O que fazer: Prossiga o texto sobre o poder da palavra, começando logo após a última frase apresentada.

Trecho do documento:
= = = =
A palavra. Desde o som até o significado é importante para os seres humanos. É até mais do que isso: é parte de nós. A palavra é usada por vários meios a fim de atingir o outro ou a si mesmo, a conhecer o superficial e o profundo de cada um e de cada situação. Sem a palavra, seja escrita ou falada, ou ainda sem os discursos que formamos a partir dela, nossa vida simplesmente não teria significado, ou como buscar significado. Dessa maneira, trago aqui alguns filmes e séries que retratam um pouco do poder da palavra e do discurso e como este é utilizado para o bem e para o mal. Já trouxe um texto a respeito da escrita e dos livros, e creio que esta reflexão complementará aquela que começamos há alguns meses atrás.
= = = =
Listagem fornecida:
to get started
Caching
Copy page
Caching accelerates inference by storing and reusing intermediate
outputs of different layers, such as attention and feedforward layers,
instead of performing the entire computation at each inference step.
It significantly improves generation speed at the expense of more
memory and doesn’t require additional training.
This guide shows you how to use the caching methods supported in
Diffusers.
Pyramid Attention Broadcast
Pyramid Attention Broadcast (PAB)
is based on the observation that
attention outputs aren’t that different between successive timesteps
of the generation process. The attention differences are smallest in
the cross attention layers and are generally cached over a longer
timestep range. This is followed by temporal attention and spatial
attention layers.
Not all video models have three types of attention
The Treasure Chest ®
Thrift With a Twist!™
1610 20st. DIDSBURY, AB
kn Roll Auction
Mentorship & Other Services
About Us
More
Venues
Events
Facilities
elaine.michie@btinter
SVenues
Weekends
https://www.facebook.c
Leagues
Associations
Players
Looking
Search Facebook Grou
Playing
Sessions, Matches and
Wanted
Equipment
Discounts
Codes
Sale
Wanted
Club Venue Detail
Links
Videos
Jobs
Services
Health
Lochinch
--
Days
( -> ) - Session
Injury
= = = =
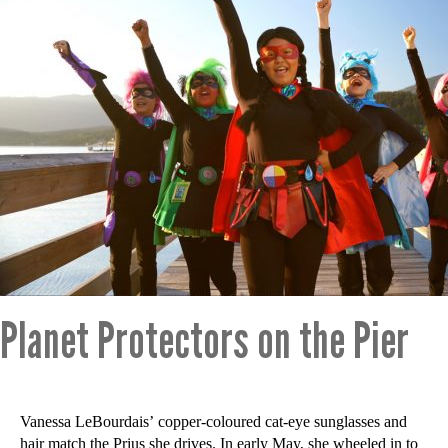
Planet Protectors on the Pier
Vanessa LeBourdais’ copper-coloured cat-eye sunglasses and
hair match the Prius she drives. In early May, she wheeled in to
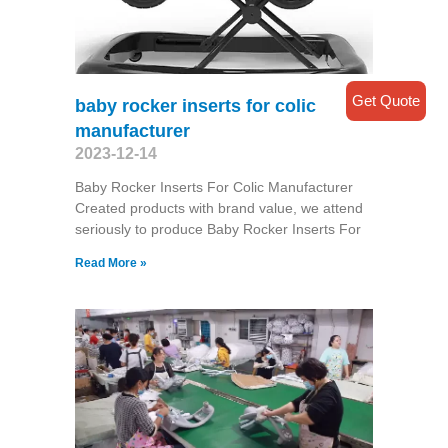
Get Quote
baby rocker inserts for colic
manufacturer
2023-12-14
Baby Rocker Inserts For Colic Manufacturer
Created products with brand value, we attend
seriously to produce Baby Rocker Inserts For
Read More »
= = = =
Resposta:
Primeiramente podemos citar um filme que tem relação dieta com o discurso, começando pelo seu título: O Discurso do Rei de Tom Hooper. Este filme retrata muito do trabalho que envolve a produção de um discurso e de como isso muitas vezes é difícil para as pessoas. A história envolve um futuro rei que precisa falar ao seu povo, já que seu pai está doente e seu irmão não quer se responsabilizar pelo reino. Entretanto, o que se já se mostra uma tarefa complicada se agrava ainda mais, pois George, o futuro rei, sofre de gagueira. A gagueira é causada por problemas muitas vezes pessoais e traumas. Há solução, mas esta não vem fácil, pois exige muito treinamento e força de vontade para deixar o passado para trás. O filme é interessante uma vez que, além de mostrar as dificuldades pelas quais muitas pessoas passam ao ter que falar em público, também mostra a voz como instrumento essencial do discurso, visto a grande quantidade de profissionais que fazem dela instrumento de trabalho, tais como professores, jornalistas, políticos, etc. Nesses casos, a escrita por vezes não basta, e precisamos de uma voz conhecida para nos apoiarmos e que nos convença do que está sendo dito.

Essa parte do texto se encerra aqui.